## Task brief
Copy out every record exactly.

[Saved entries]
▼
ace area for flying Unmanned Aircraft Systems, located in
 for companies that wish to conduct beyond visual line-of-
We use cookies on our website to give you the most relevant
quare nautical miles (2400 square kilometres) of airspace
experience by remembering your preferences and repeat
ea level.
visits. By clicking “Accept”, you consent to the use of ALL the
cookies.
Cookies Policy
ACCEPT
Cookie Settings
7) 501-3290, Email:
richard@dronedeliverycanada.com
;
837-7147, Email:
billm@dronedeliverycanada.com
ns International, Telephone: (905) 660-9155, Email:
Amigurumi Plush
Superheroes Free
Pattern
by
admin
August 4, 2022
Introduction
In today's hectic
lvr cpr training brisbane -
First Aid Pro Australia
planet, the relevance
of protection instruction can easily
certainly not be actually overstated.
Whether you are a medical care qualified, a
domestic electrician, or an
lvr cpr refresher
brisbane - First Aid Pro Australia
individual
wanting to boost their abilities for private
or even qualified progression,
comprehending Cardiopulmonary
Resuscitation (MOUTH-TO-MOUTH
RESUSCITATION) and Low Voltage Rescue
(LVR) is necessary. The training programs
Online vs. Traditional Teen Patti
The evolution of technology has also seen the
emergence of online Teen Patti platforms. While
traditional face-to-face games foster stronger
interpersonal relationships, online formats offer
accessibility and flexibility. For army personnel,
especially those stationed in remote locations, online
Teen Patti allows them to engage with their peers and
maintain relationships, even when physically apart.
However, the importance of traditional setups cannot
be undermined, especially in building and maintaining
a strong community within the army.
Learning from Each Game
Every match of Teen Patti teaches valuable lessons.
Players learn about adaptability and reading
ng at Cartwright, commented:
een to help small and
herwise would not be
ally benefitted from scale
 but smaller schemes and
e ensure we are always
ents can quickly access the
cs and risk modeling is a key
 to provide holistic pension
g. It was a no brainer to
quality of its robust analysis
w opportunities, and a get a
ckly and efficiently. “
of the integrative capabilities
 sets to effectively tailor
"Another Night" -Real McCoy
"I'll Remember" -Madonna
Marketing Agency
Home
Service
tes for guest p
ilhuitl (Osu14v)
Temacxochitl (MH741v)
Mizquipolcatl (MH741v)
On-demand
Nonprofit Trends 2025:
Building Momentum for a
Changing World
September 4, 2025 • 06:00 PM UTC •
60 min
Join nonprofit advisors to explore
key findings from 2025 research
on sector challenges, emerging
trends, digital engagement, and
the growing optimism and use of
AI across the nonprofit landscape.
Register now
▲
## Answer to the exercise
ace area for flying Unmanned Aircraft Systems, located in
 for companies that wish to conduct beyond visual line-of-
We use cookies on our website to give you the most relevant
quare nautical miles (2400 square kilometres) of airspace
experience by remembering your preferences and repeat
ea level.
visits. By clicking “Accept”, you consent to the use of ALL the
cookies.
Cookies Policy
ACCEPT
Cookie Settings
7) 501-3290, Email:
richard@dronedeliverycanada.com
;
837-7147, Email:
billm@dronedeliverycanada.com
ns International, Telephone: (905) 660-9155, Email:
Amigurumi Plush
Superheroes Free
Pattern
by
admin
August 4, 2022
Introduction
In today's hectic
lvr cpr training brisbane -
First Aid Pro Australia
planet, the relevance
of protection instruction can easily
certainly not be actually overstated.
Whether you are a medical care qualified, a
domestic electrician, or an
lvr cpr refresher
brisbane - First Aid Pro Australia
individual
wanting to boost their abilities for private
or even qualified progression,
comprehending Cardiopulmonary
Resuscitation (MOUTH-TO-MOUTH
RESUSCITATION) and Low Voltage Rescue
(LVR) is necessary. The training programs
Online vs. Traditional Teen Patti
The evolution of technology has also seen the
emergence of online Teen Patti platforms. While
traditional face-to-face games foster stronger
interpersonal relationships, online formats offer
accessibility and flexibility. For army personnel,
especially those stationed in remote locations, online
Teen Patti allows them to engage with their peers and
maintain relationships, even when physically apart.
However, the importance of traditional setups cannot
be undermined, especially in building and maintaining
a strong community within the army.
Learning from Each Game
Every match of Teen Patti teaches valuable lessons.
Players learn about adaptability and reading
ng at Cartwright, commented:
een to help small and
herwise would not be
ally benefitted from scale
 but smaller schemes and
e ensure we are always
ents can quickly access the
cs and risk modeling is a key
 to provide holistic pension
g. It was a no brainer to
quality of its robust analysis
w opportunities, and a get a
ckly and efficiently. “
of the integrative capabilities
 sets to effectively tailor
"Another Night" -Real McCoy
"I'll Remember" -Madonna
Marketing Agency
Home
Service
tes for guest p
ilhuitl (Osu14v)
Temacxochitl (MH741v)
Mizquipolcatl (MH741v)
On-demand
Nonprofit Trends 2025:
Building Momentum for a
Changing World
September 4, 2025 • 06:00 PM UTC •
60 min
Join nonprofit advisors to explore
key findings from 2025 research
on sector challenges, emerging
trends, digital engagement, and
the growing optimism and use of
AI across the nonprofit landscape.
Register now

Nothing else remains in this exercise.